Wiesz, że pięknie wyglądasz kiedy śpisz?
Zauważyłem to już dawno temu ale nie miałem jak Ci tego powiedzieć...
Chociaż wiem, że mnie słyszałeś
To nie odezwałeś się...
Bo nie mogłeś.
Spałeś.
Każdego dnia tych 5 lat wsłuchiwałem się w Twój oddech
Chciałem zabrać Cię do siebie
Ale...
Oni woleli zostawić Cię tam jeszcze przez jakiś czas...
Jakiś czas, który trwał 5 lat...
Przepraszam, że nie byłem w stanie Ci zagwarantować bezpieczeństwa wtedy..
Ale teraz... 
Teraz już jesteś...
Jesteś ze mną.
Jesteś blisko mnie.
Może...
Może będę kiedyś w stanie powiedzieć Ci coś jeszcze?
Na razie.. 
To będzie moja mała tajemnica, dobrze Kyungsoo?
Kiedyś się dowiesz..."

Kyungsoo czytał ten list po raz kolejny nie bardzo wiedząc kto go zostawił. I nagle do jego sali wszedł wysoki, o ciemnej karnacji brunet uśmiechając się nieśmiało.
"Kim jesteś?" zapytał Kyungsoo po cichu przechylając delikatnie głowę w prawo.

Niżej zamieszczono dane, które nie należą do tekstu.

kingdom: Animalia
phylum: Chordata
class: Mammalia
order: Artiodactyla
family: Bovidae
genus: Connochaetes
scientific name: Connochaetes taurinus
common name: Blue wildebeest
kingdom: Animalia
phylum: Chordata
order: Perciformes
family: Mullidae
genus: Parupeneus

"Jestem Autorem" odpowiedział chłopak siadając na łóżku Kyungsoo.
"Autorem? Autorem czego?"
"Autorem ciebie, mnie, nas..." odpowiedział mu brunet i złapał szatyna za rękę. Kyungsoo spojrzał na niego niepewnie, ale odwzajemnił uścisk dłoni, na co Autor uśmiechnął się delikatnie.
"Pozwolę ci przeczytać to, co zdołałem już zapisać o tobie, mnie, o nas, jeśli tylko chcesz"
"Chcę" szepnął Kyungsoo i pierwszy raz od dłuższego czasu uśmiechnął się.